From 48eb6ad555b8fe7f8d2924fcca6fae411f7ac688 Mon Sep 17 00:00:00 2001
From: James McClain <jmcclain@azavea.com>
Date: Wed, 21 Jun 2017 14:54:05 -0400
Subject: [PATCH 20/25] HBase: Retain Backward Compatibility

---
 .../main/scala/geotrellis/spark/io/hbase/HBaseKeyEncoder.scala  | 2 +-
 1 file changed, 1 insertion(+), 1 deletion(-)

diff --git a/hbase/src/main/scala/geotrellis/spark/io/hbase/HBaseKeyEncoder.scala b/hbase/src/main/scala/geotrellis/spark/io/hbase/HBaseKeyEncoder.scala
index 1243c43c66..70660794be 100644
--- a/hbase/src/main/scala/geotrellis/spark/io/hbase/HBaseKeyEncoder.scala
+++ b/hbase/src/main/scala/geotrellis/spark/io/hbase/HBaseKeyEncoder.scala
@@ -21,7 +21,7 @@ import geotrellis.spark._
 object HBaseKeyEncoder {
   def encode(id: LayerId, index: BigInt, trailingByte: Boolean = false): Array[Byte] = {
     val bytes3 = (index.toByteArray: Array[Byte])
-    val bytes2: Array[Byte] = Stream.continually(0.toByte).take(64 - bytes3.length).toArray
+    val bytes2: Array[Byte] = Stream.continually(0.toByte).take(8 - bytes3.length).toArray
     val bytes1 = (s"${HBaseRDDWriter.layerIdString(id)}": Array[Byte])
     val result: Array[Byte] = bytes1 ++ bytes2 ++ bytes3
     if(trailingByte) result :+ 0.toByte else result

From dff5dbf5c34d7770aeb398067449fdf6b95f8330 Mon Sep 17 00:00:00 2001
From: James McClain <jmcclain@azavea.com>
Date: Wed, 21 Jun 2017 20:57:23 -0400
Subject: [PATCH 21/25] Cassandra: Extend, Retain Backward Compatibility

---
 .../io/cassandra/BigIntegerIffBigint.java     | 49 +++++++++++++++++++
 .../cassandra/CassandraCollectionReader.scala |  5 +-
 .../io/cassandra/CassandraInstance.scala      | 15 +++++-
 .../io/cassandra/CassandraLayerDeleter.scala  |  5 +-
 .../io/cassandra/CassandraRDDReader.scala     |  3 +-
 .../io/cassandra/CassandraRDDWriter.scala     |  6 ++-
 .../io/cassandra/CassandraValueReader.scala   |  5 +-
 .../spark/io/cassandra/package.scala          |  9 ++++
 8 files changed, 90 insertions(+), 7 deletions(-)

• _Information shown_
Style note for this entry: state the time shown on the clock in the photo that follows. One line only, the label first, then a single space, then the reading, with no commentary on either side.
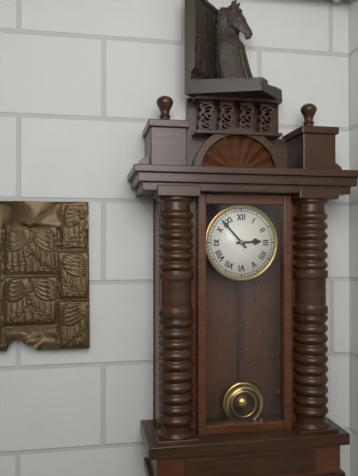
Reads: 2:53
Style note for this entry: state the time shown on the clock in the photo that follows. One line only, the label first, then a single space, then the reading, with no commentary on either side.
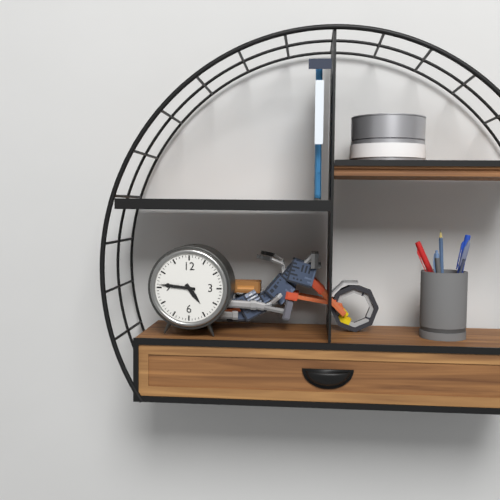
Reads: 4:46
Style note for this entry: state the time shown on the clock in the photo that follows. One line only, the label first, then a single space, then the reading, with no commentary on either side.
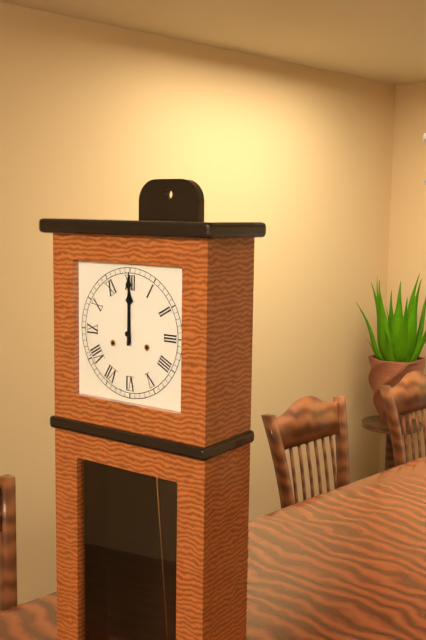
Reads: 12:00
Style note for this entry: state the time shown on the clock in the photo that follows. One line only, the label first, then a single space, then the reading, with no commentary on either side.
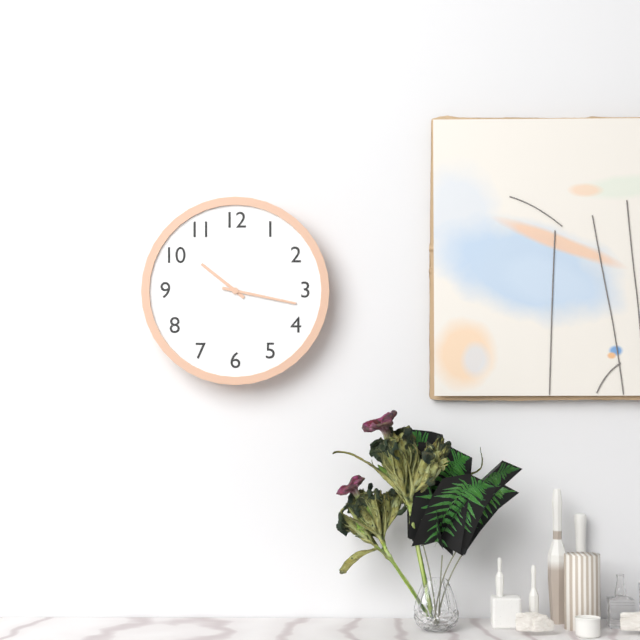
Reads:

==

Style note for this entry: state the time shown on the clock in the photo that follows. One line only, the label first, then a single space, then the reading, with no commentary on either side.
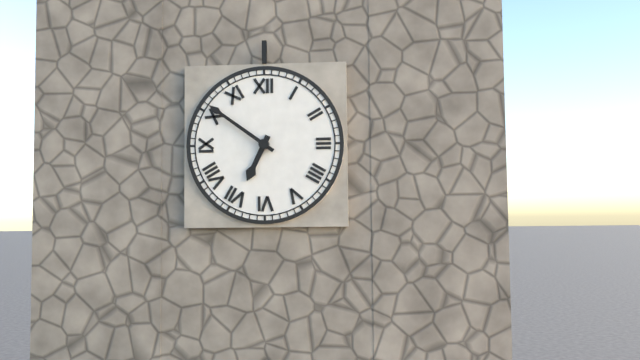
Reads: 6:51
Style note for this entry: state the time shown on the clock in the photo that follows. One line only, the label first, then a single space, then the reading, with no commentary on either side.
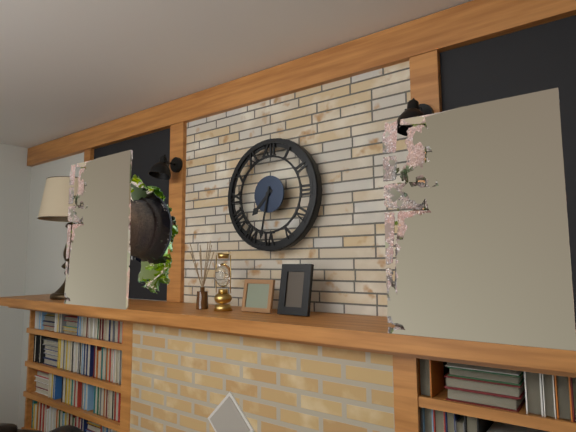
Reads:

• _Brief_
According to the patch excerpt, how many files does the Cassandra patch change?

• _Solved exercise_
Eight files.